Berita Militer dan Alutsista

Rusia Kirimkan S-300 Tercanggih Ke Suriah

Pada 3 Oktober 2016 tv channel Fox News Amerika merilis pengiriman sistem rudal anti-pesawat tercanggih SA-23 (sebutan AS untuk versi terbaru sistem S-300VM / VME dan S-300V4) Rusia ke Suriah.

Sebelumnya pada 29 September 2016 kapal angkut militer “Alexander Shabalin” Project 775 Armada Baltik Rusia berlayar melewati selat Bosphorus mengangkut S-300VM ke pangkalan militer di Tartous di Suriah.

Kementerian Pertahanan Rusia, Mayor Jenderal Igor Konashenkov pada konferensi pers di Moskow pada tanggal 4 Oktober 2016, mengatakan Rusia mengirimkan baterai sistem rudal anti-pesawat S-300 ke Suriah.

Menurut Konashenkova, S-300 dikirimkan untuk menjamin keamanan pangkalan Angkatan Laut di Tartus dan zona pesisir satuan tugas kapal Angkatan Laut Rusia terhadap potensi ancaman dari udara. Konashenkov menambahkan tidak jelas mengapa penempatan S-300 di Suriah menyebabkan kegemparan di pihak Barat. Menurutnya S-300 adalah sistem defensif murni dan tidak menimbulkan ancaman apapun selain mempertahankan diri.

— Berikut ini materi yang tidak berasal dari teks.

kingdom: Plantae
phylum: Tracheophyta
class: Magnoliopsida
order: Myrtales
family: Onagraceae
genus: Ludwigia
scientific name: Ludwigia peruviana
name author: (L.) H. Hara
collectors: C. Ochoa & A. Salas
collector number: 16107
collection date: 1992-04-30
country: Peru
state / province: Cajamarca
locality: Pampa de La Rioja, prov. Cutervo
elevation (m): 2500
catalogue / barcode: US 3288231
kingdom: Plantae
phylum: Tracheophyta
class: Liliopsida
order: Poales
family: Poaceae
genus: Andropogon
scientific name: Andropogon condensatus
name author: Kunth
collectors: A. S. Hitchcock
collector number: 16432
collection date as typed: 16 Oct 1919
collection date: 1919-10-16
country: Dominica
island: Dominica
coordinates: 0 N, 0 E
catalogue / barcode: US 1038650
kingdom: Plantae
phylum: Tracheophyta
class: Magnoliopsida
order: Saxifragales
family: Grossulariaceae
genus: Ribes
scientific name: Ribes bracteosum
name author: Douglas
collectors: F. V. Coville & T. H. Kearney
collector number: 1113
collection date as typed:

S-300 adalah sistem rudal pertahanan udara yang sangat mobile. Sistem radar, peluncur dan sistem komandonya dapat ditempatkan pada sejumlah kendaraan beroda rantai atau kendaraan berat yang mudah berpidah tempat. S-300VM terbaru adalah salah satu sistem pertahanan udara yang paling mematikan yang pernah dikembangkan, dan dirancang untuk merontokkan pesawat tempur, rudal jelajah, rudal balistik dan amunisi presisi.

Penyebaran S-300 menunjukkan Rusia secara signifikan semakin memperkuat pertahanan udaranya di Suriah, dan menjadi sinyal yang jelas bagi Washington bahwa ada harga yang besar yang harus dibayar apabila AS ikut campur tangan dalam operasi Rusia di Suriah.